On Monday, Professor Seth Love of the University of Bristol compared BRACE to Heineken or, rather, its famous marketing line. Seth told a group of volunteers that BRACE reaches the parts that other charities don’t. This was not a criticism of other charities, which make a huge contribution (much bigger than ours in absolute financial terms), but pinpointed the way in which we help start research initiatives which might not otherwise see the light of day. There is ample evidence that these prove worthwhile and can lead to greater things later, once the principle has been tested.

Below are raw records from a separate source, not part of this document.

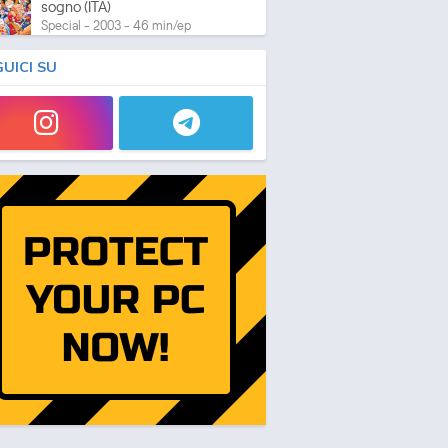
sogno (ITA)
Special - 2003 - 46 min/ep
GUICI SU
One Piece: L'ultima esibizione
Special - 2003 - 45 min/ep
One Piece: L'ultima esibizione
(ITA)
Special - 2003 - 45 min/ep
One Piece Movie 05:
Norowareta Seiken
Movie - 2004 - 1h e 35 min/ep
One Piece Movie 05:
Norowareta Seiken (ITA)
Movie - 2004 - 1h e 35 min/ep
One Piece Movie 06: Omatsuri
Danshaku to Himitsu no Shima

Members of the Dementia Research Group
I was then more than a little chuffed when a copy of a local magazine (“Downend & Mangotsfield Matters”) landed on my desk, with an article about Dr Patrick Kehoe across its centre pages. Pat, who was feted as a local resident, is a colleague of Seth Love and part of the Bristol Dementia Research Group. The article focused a lot on a major clinical drug trial that is about to start (one of the greater things resulting from BRACE-funded research that I mentioned just now). However, Pat also talked about the role that this charity has played in making this and other research possible.

He said, “There is no way I’d have gathered sufficient evidence to justify the running of this trial without that initial funding from BRACE. This small, local charity has paved the way for world class study and I really want the public to know the difference they make when they put their odd £1 or £2 into a collecting tin, or support fundraising activities in the name of this amazing charity and others.”

We couldn’t really want a better endorsement than this and our supporters couldn’t want a clearer confirmation that they have made a difference already.